For trying a model, I suggest to change the following arguments:
`--log_interval 1`
`--save_interval 1`
`--tb_valid_im_num 1`

After each `--save_interval`, the validation set is visualized to tensorboard. `--tb_valid_im_num` defines number of validation patches displayed in tensorboard.
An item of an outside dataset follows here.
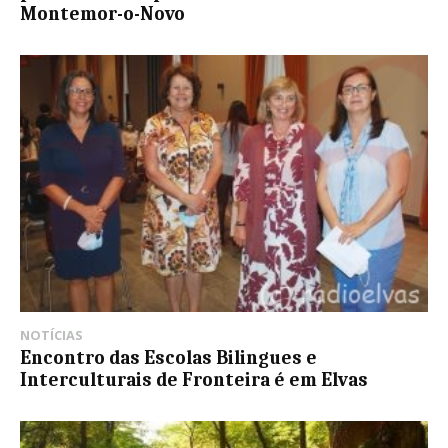
Montemor-o-Novo
NOTÍCIAS
Encontro das Escolas Bilingues e
Interculturais de Fronteira é em Elvas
I wanted to add also assessment of the validation losses, but for some reason I have a CUDA error (will deal with this later).

Training from the scratch
```sh
NCCL_P2P_DISABLE=1 mpiexec -n 8 python3 scripts/super_res_train.py \
--model_path log/model240000.pt \
--patch_size 256 \
--data_dir /baldig/bioprojects2/BrownLab/Ptychography/Registered_Images2/high_res \
--log_dir log \
--diffusion_steps 1000 \
--noise_schedule "linear" \
--num_channels 192 \
--num_res_blocks 2 \
--num_head_channels 64 \
--attention_resolutions "32,16,8" \
--lr 1e-4 \
--log_interval 1000 --save_interval 10000 \
--batch_size 4 --tb_valid_im_num 8
```

Pre-training
```sh
NCCL_P2P_DISABLE=1 mpiexec -n 8 python3 scripts/super_res_train.py \
--patch_size 256 \
--data_dir /home/kgw/guided-diffusion-tissues/ILSVRC/Data/CLS-LOC/test \
--val_data_dir /home/kgw/guided-diffusion-tissues/ILSVRC/Data/CLS-LOC/val \
--log_dir pre-train-log-256 \
--diffusion_steps 1000 \
--noise_schedule "linear" \
--num_channels 192 \
--num_res_blocks 2 \
--num_head_channels 64 \
--attention_resolutions "32,16,8" \
--lr 1e-4 \
--log_interval 100 --save_interval 10000 \
--batch_size 2 --tb_valid_im_num 8 \
--pre_train True
```

Resume training
```sh
NCCL_P2P_DISABLE=1 mpiexec -n 8 python3 scripts/super_res_train.py \
--resume_checkpoint log-fine-tune/model640000.pt \
--patch_size 256 \
--data_dir /baldig/bioprojects2/BrownLab/Ptychography/Registered_Images2/high_res \
--log_dir log-fine-tune \
--diffusion_steps 1000 \
--noise_schedule "linear" \
--num_channels 192 \
--num_res_blocks 2 \
--num_head_channels 64 \
--attention_resolutions "32,16,8" \
--lr 1e-4 \
--log_interval 100 --save_interval 10000 \
--batch_size 14 --tb_valid_im_num 8
```

Inference
```sh
NCCL_P2P_DISABLE=1 mpiexec -n 8 python3 scripts/super_res_sample.py \
--model_path log-fine-tune/model670000.pt \
--diffusion_steps 1000 \
--noise_schedule "linear" \
--num_channels 192 \
--num_res_blocks 2 \
--num_head_channels 64 \
--attention_resolutions "32,16,8" \
--base_samples /baldig/bioprojects2/BrownLab/Ptychography/Registered_Images2/low_res/Slide022-1.tif \
--log_dir test-result-256
```

Sample patches
```
NCCL_P2P_DISABLE=1 mpiexec -n 8 python3 scripts/super_res_sample_patches.py \
--patch_size 256 \
--model_path log/model080000.pt \
--diffusion_steps 1000 \
--noise_schedule "linear" \
--num_channels 192 \
--num_res_blocks 2 \
--num_head_channels 64 \
--attention_resolutions "32,16,8" \
--base_samples /baldig/bioprojects2/BrownLab/Ptychography/Registered_Images2/low_res/Slide022-1.tif \
--log_dir test-result-256
```

UNet training
```
python3 unet_train.py /baldig/bioprojects2/BrownLab/Ptychography/Registered_Images2/high_res --gpus 1 --epochs 10000
```
> Things to consider:
>
> Batch size is small because CUDA runs out of memory. Needs to be trained on larger nodes.
>
> Patch size is also small, however, if making it larger, the batch size should be even smaller.
>
> For now loss is just MSE. Maybe later we can add variational lower bound to the loss function.

# Running tensorboard
Go to the folder, which you indicated in `--log_dir`
```sh
tensorboard --logdir runs/ --port=6009 --bind_all
```
The first raw of images correspond to low resolution input, the second row - high resolution target, the third row = prediction.